→ **GOAL OF THE EXERCISE**
From the listing below, extract every line containing "alias".

→ **DATA FOR REVIEW**
____________
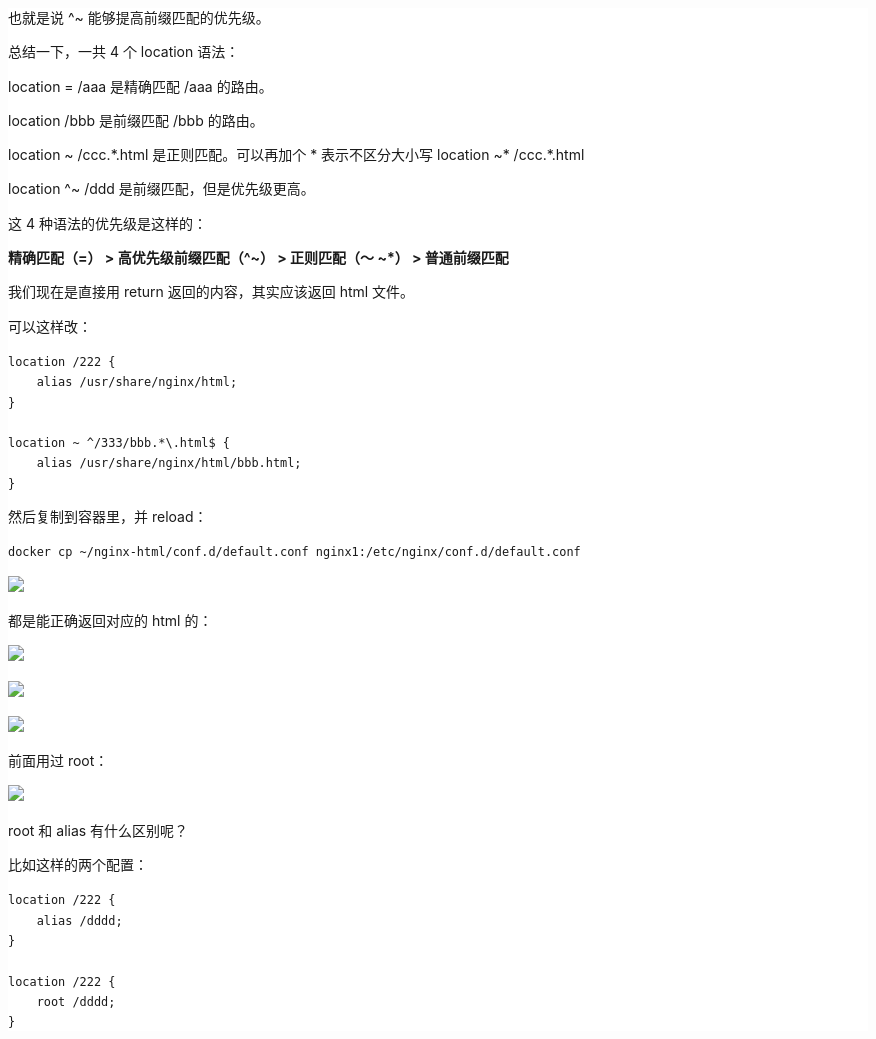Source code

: 也就是说 ^~ 能够提高前缀匹配的优先级。

总结一下，一共 4 个 location 语法：

location = /aaa 是精确匹配 /aaa 的路由。

location /bbb 是前缀匹配 /bbb 的路由。

location ~ /ccc.\*.html 是正则匹配。可以再加个 \* 表示不区分大小写 location ~\* /ccc.\*.html

location ^~ /ddd 是前缀匹配，但是优先级更高。

 这 4 种语法的优先级是这样的：

**精确匹配（=） > 高优先级前缀匹配（^~） > 正则匹配（～ ~\*） > 普通前缀匹配**

我们现在是直接用 return 返回的内容，其实应该返回 html 文件。

可以这样改：

```
location /222 {
    alias /usr/share/nginx/html;
}

location ~ ^/333/bbb.*\.html$ {
    alias /usr/share/nginx/html/bbb.html;
}
```
然后复制到容器里，并 reload：

```
docker cp ~/nginx-html/conf.d/default.conf nginx1:/etc/nginx/conf.d/default.conf
```

![](//liushuaiyang.oss-cn-shanghai.aliyuncs.com/nest-docs/image/第65章-42.png)

都是能正确返回对应的 html 的：

![](//liushuaiyang.oss-cn-shanghai.aliyuncs.com/nest-docs/image/第65章-43.png)

![](//liushuaiyang.oss-cn-shanghai.aliyuncs.com/nest-docs/image/第65章-44.png)

![](//liushuaiyang.oss-cn-shanghai.aliyuncs.com/nest-docs/image/第65章-45.png)

前面用过 root：

![](//liushuaiyang.oss-cn-shanghai.aliyuncs.com/nest-docs/image/第65章-46.png)

root 和 alias 有什么区别呢？

比如这样的两个配置：

```
location /222 {
    alias /dddd;
}

location /222 {
    root /dddd;
}
```
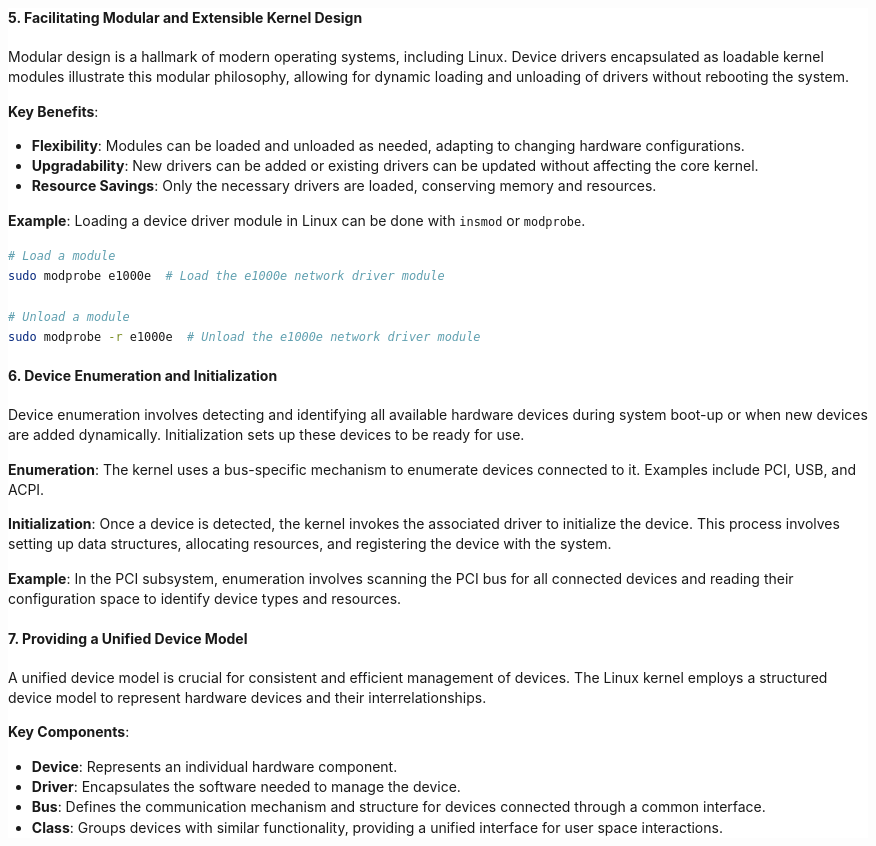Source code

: #### 5. Facilitating Modular and Extensible Kernel Design

Modular design is a hallmark of modern operating systems, including Linux. Device drivers encapsulated as loadable kernel modules illustrate this modular philosophy, allowing for dynamic loading and unloading of drivers without rebooting the system.

**Key Benefits**:
- **Flexibility**: Modules can be loaded and unloaded as needed, adapting to changing hardware configurations.
- **Upgradability**: New drivers can be added or existing drivers can be updated without affecting the core kernel.
- **Resource Savings**: Only the necessary drivers are loaded, conserving memory and resources.

**Example**:
Loading a device driver module in Linux can be done with `insmod` or `modprobe`.

```bash
# Load a module
sudo modprobe e1000e  # Load the e1000e network driver module

# Unload a module
sudo modprobe -r e1000e  # Unload the e1000e network driver module
```

#### 6. Device Enumeration and Initialization

Device enumeration involves detecting and identifying all available hardware devices during system boot-up or when new devices are added dynamically. Initialization sets up these devices to be ready for use.

**Enumeration**:
The kernel uses a bus-specific mechanism to enumerate devices connected to it. Examples include PCI, USB, and ACPI.

**Initialization**:
Once a device is detected, the kernel invokes the associated driver to initialize the device. This process involves setting up data structures, allocating resources, and registering the device with the system.

**Example**:
In the PCI subsystem, enumeration involves scanning the PCI bus for all connected devices and reading their configuration space to identify device types and resources.

#### 7. Providing a Unified Device Model

A unified device model is crucial for consistent and efficient management of devices. The Linux kernel employs a structured device model to represent hardware devices and their interrelationships.

**Key Components**:
- **Device**: Represents an individual hardware component.
- **Driver**: Encapsulates the software needed to manage the device.
- **Bus**: Defines the communication mechanism and structure for devices connected through a common interface.
- **Class**: Groups devices with similar functionality, providing a unified interface for user space interactions.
____________
→ **OUTPUT**
    alias /usr/share/nginx/html;
    alias /usr/share/nginx/html/bbb.html;
root 和 alias 有什么区别呢？
    alias /dddd;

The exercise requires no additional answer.